DCU’s Dr Martin Crane is part of a team that hopes to make the most of Brexit from a fintech perspective, but also in analysing data in everyday life.
Could there be some benefits, particularly for researchers, to be found amid the fallout of Brexit?
From a research perspective, one of those hoping to find out is Dr Martin Crane, associate professor at Dublin City University’s (DCU) School of Computing and director of the Advanced Research Computing Centre for Complex Systems Modelling (ARC-SYM), which was created to address complex and dynamic problems in science.
After completing an undergraduate degree in mechanical engineering from Trinity College Dublin (TCD), he went on to do a PhD in the college’s School of Computer Science, followed by a postdoc in Glasgow’s Strathclyde University.
Following a stint in Hitachi in the mid-1990s, Crane moved to DCU’s School of Computing before taking up his current role at ARC-SYM.
What inspired you to become a researcher?
I was always a bit reluctant to embark on an academic career.
However, my early research during my final-year project on flow-induced resonance in the Parsons Building in TCD launched a passion for that subject, and time-series data in particular has driven my research to this day.
Can you tell us about the research you’re currently working on?
I have just finished working with a team of major academic and industry partners on a large proposal for funding in the fintech area in collaboration with the Science Foundation Ireland-funded Adapt research centre based in DCU.
The proposal arose from a shared realisation among the partners that fintech was a potential major growth area in this country with the impact of Brexit as well as major technological advances in the area of banking and finance.
In your opinion, why is your research important?
The work that we are doing in fintech is just part of the wider application of complex systems involving data from real life.
I see the subject of complex systems in general as important because of the growth in data from such sources as:
- sensors (including the internet of things, P2P networks, vehicular social networks, among others)
- financial systems at ever-varying granularities in different asset classes
- multiomics genome data regulated at multiple levels
- internet traffic data from sources as diverse as social networks to cybersecurity
Further, both computational resources and commensurate information requirements continue to increase.
What commercial applications do you foresee for your research?
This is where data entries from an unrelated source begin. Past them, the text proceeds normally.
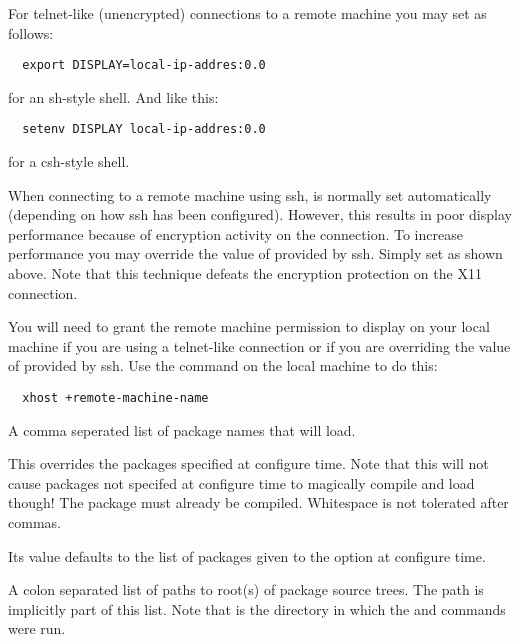 \begin{description}
  For telnet-like (unencrypted) connections to a remote machine
  you may set  as follows:

\begin{verbatim}
  export DISPLAY=local-ip-addres:0.0
\end{verbatim}
  
  for an sh-style shell. And like this:

\begin{verbatim}
  setenv DISPLAY local-ip-addres:0.0
\end{verbatim}

  for a csh-style shell.

  When connecting to a remote machine using ssh,  is
  normally set automatically (depending on how ssh has been
  configured).  However, this results in poor display performance
  because of encryption activity on the connection.  To increase
  performance you may override the value of  provided
  by ssh.  Simply set  as
  shown above.  Note that this technique defeats the encryption
  protection on the X11 connection.

  You will need to grant the remote machine permission to display on
  your local machine if you are using a telnet-like connection or if
  you are overriding the value of  provided by ssh.
  Use the  command on the local machine to do
  this:

\begin{verbatim}
  xhost +remote-machine-name
\end{verbatim}

  
  A comma seperated list of package names that \sr{} will load.
  
  This overrides the packages specified at configure time.  Note
  that this will not cause packages not specifed at configure time
  to magically compile and load though!  The package must already be
  compiled.  Whitespace is not tolerated after commas.
  
  Its value defaults to the list of packages given to the
   option at configure time.
  
  
  A colon separated list of paths to root(s) of package source trees.
  The path  is implicitly part
  of this list.  Note that  is the directory in
  which the  and  commands were run.
  

\end{description}
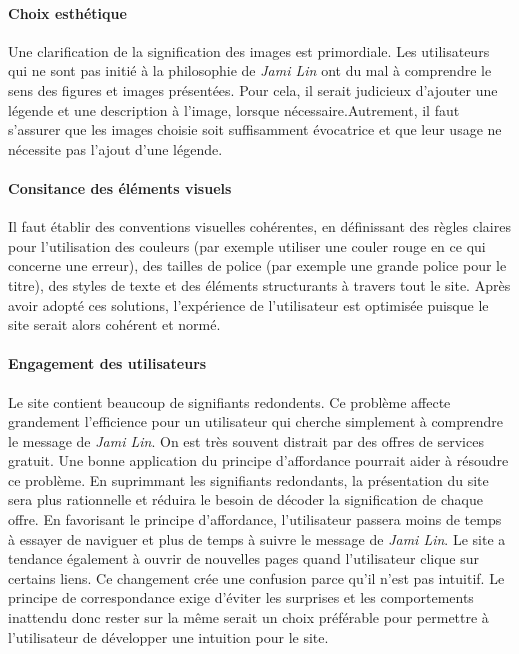 \documentclass[9pt]{report}
\begin{document}
\begin{multicols*}{2}
\paragraph{Choix esthétique}
Une clarification de la signification des images est primordiale. Les utilisateurs qui ne sont pas initié à la philosophie de \textit{\textit{Jami Lin}} ont du mal à comprendre le sens des figures et images présentées. Pour cela, il serait judicieux d’ajouter une légende et une description à l’image, lorsque nécessaire.Autrement, il faut s'assurer que les images choisie soit suffisamment évocatrice et que leur usage ne nécessite pas l'ajout d'une légende. 

\paragraph{Consitance des éléments visuels}
Il faut établir des conventions visuelles cohérentes, en définissant des règles claires pour l’utilisation des couleurs (par exemple utiliser une couler rouge en ce qui concerne une erreur), des tailles de police (par exemple une grande police pour le titre), des styles de texte et des éléments structurants à travers tout le site.
Après avoir adopté ces solutions, l’expérience de l’utilisateur est optimisée puisque le site serait alors cohérent et normé.


\paragraph{Engagement des utilisateurs}
Le site contient beaucoup de signifiants redondents. Ce problème affecte grandement l’efficience pour un utilisateur qui cherche simplement à comprendre le message de \textit{Jami Lin}. On est très souvent distrait par des offres de services gratuit. Une bonne application du principe d’affordance pourrait aider à résoudre ce problème. En suprimmant les signifiants redondants, la présentation du site sera plus rationnelle et réduira le besoin de décoder la signification de chaque offre. En favorisant le principe d’affordance, l’utilisateur passera moins de temps à essayer de naviguer et plus de temps à suivre le message de \textit{Jami Lin}. Le site a tendance également à ouvrir de nouvelles pages quand l’utilisateur clique sur certains liens. Ce changement crée une confusion parce qu’il n’est pas intuitif. Le principe de correspondance exige d’éviter les surprises et les comportements inattendu donc rester sur la même serait un choix préférable pour permettre à l’utilisateur de développer une intuition pour le site.


\end{multicols*}
\end{document}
I see many commercial applications in the area of complex systems. Some examples include:
- The necessity among drugs companies for models of the entire human immune system from a micro to macro level
- A growing need in real time for data and patterns on internet traffic with applications including data centres, power stations and online gaming
- The necessity to understand more about swarms of endangered species and other ecological applications in the context of climate change
- The growing importance of smart cities as complex systems with inhabitants interacting with the environment and each other
What are some of the biggest challenges you face as a researcher in your field?
In large part, a lot of the challenges that I face are due to a lack of confidence in the abilities among many people as a result of their perceived lack of science or maths training.
This lack of confidence makes them resistant to informing themselves on essential or basic technical matter.
Are there any common misconceptions about this area of research? How would you address them?
There is a tendency to confuse complex systems with complicated systems and this gives rise to the resulting – and almost automatic resistance to – things that are seen as difficult to understand in any sense.
Really, the main answer in both cases is education and communication.
As our world is seen as an increasingly interdependent system, with the behaviour of one being dictated and affected by all others, there will be a commensurate need for models to explain this behaviour and predict any implications.
What are some of the areas of research you’d like to see tackled in the years ahead?
I see human brain research as hugely important in the future with the ageing population trend.
In this space, great work is being done as part of the EU-funded Human Brain Project, which carries out interdisciplinary research in neuroscience, advanced simulation and multiscale modelling, and brain-related medicine.